**Requirement 1**
Reproduce the passage of the text on fair trade laws starting at "Section 1303, Ch." and ending at "Ch. 61 N.M.S.A.".
**Requirement 2**
According to the text on fair trade laws, what was the largest gross profit in the retail selling price of alcoholic liquors, other than beer and wine, that fair trade agreements could protect under the 1939 law?

**Text provided**
---+---

The decision of the court held that if a distributor, manufacturer, producer, etc., wanted to agree upon a minimum or resale price he might do so by virtue of the Miller-Tydings Act, enacted in 1937 as an amendment to § 1 of the Sherman Act, but that non-signers to any such agreement are not bound by the resale or minimum price fixed by any such agreement. Thus, non-signers to any fair trade agreements are at liberty to sell products on which a resale price maximum or minimum has been established by some agreement between the distributor, manufacturer, vendor, etc., and the retailer in such agreement, at any price they choose. In effect, this decision voided the fair trade acts as they have been enacted in most of the states, so far as non-signers to any fair trade agreements are concerned. In my opinion it thus voided the Fair Trade Act of New Mexico, Ch, 51, §§ 1105-1109, Ch. 44 Laws of 1937, so far as such laws apply to any non-signer to any fair trade agreement.

In 1939 our Legislature enacted a law establishing trade practices governing the sale of intoxicating liquors. (Laws 1939, Ch. 236, § 1301). This law was amended by the Legislature in 1941 (Laws 1941, Ch. 80, § 6). By the law of 1939 the Legislature particularly sanctioned fair trade agreements with respect to the sale of intoxicating liquors and declared that any non-signer to any {*53} fair trade agreement fixing prices at which such intoxicating liquors could be sold by the retailer is bound by such agreement. The 1941 amendment merely provided a means giving notice to such non-signers of the existence of such fair trade agreements. The essential difference between the fair trade laws affecting the sale of intoxicating liquors and the general fair trade laws then in effect in New Mexico applying to all commodities subject to fair trade laws, was that the law of 1939 prohibited fair trade agreements protecting more than a gross profit of thirty-three and one-third per cent in the retail selling price of alcoholic liquors, except beer and wine. The act of 1939 also declared that concerns from outside the state entering into such fair trade agreements should not be considered as doing business within the State of New Mexico.

Section 1303, Ch. 236, Laws of 1939, further declared that no beer or wine should be sold in the state except under certain conditions as to trademarks, etc., and unless uniform, standard, minimum fair trade prices be set thereon * * * Section 7, Ch. 80, Laws of 1941 applied this prohibition to the sale of all alcoholic liquors. This law is presently found in § 903, Ch. 61 N.M.S.A.

---+---

(Skeletal landmark data)
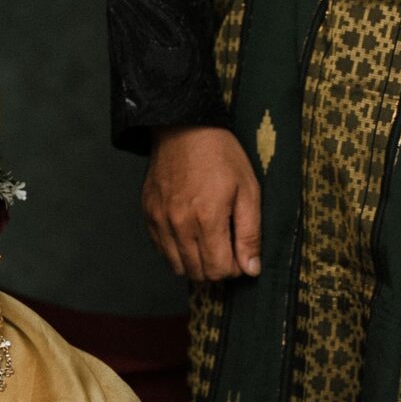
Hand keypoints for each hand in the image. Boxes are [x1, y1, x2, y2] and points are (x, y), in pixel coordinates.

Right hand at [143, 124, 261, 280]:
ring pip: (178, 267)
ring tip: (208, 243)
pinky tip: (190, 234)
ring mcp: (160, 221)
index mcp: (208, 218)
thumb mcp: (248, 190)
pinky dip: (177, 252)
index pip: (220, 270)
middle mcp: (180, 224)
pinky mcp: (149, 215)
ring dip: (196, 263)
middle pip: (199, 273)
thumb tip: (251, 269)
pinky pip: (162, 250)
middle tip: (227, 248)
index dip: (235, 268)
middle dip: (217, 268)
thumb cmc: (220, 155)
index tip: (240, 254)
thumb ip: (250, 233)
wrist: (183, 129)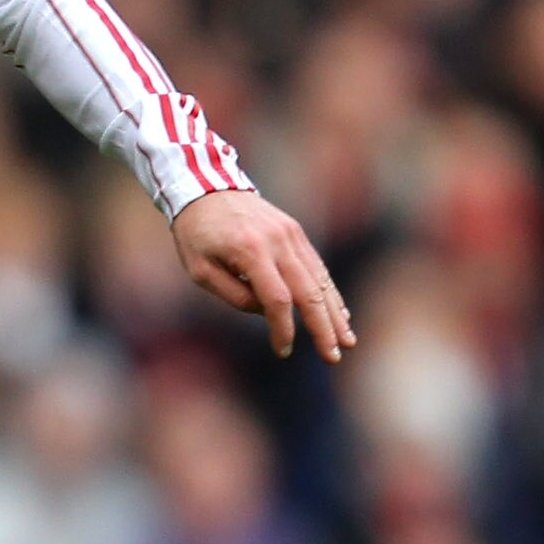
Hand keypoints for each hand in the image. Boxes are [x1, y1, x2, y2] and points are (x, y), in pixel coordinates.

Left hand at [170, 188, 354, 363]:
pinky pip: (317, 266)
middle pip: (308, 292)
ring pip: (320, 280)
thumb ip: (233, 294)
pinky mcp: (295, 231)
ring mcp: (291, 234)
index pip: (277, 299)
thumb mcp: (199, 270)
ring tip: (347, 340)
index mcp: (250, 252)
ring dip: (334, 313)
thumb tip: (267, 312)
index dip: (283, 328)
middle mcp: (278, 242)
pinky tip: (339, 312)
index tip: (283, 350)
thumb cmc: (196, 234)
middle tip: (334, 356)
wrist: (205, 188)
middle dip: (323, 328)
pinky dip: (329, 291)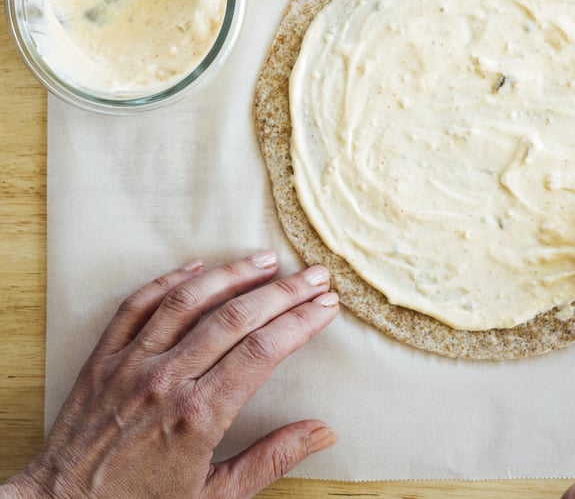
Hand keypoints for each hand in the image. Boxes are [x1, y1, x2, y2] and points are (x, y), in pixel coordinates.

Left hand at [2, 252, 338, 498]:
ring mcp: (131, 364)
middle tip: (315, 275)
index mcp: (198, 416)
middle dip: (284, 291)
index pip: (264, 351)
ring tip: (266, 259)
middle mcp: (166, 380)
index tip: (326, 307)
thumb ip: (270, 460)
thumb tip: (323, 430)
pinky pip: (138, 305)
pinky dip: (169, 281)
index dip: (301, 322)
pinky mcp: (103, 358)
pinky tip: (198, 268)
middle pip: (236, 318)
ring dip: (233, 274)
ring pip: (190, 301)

---+---

**Your solution 1**
Section 1303, Ch. 236, Laws of 1939, further declared that no beer or wine should be sold in the state except under certain conditions as to trademarks, etc., and unless uniform, standard, minimum fair trade prices be set thereon * * * Section 7, Ch. 80, Laws of 1941 applied this prohibition to the sale of all alcoholic liquors. This law is presently found in § 903, Ch. 61 N.M.S.A.

**Your solution 2**
Thirty-three and one-third percent.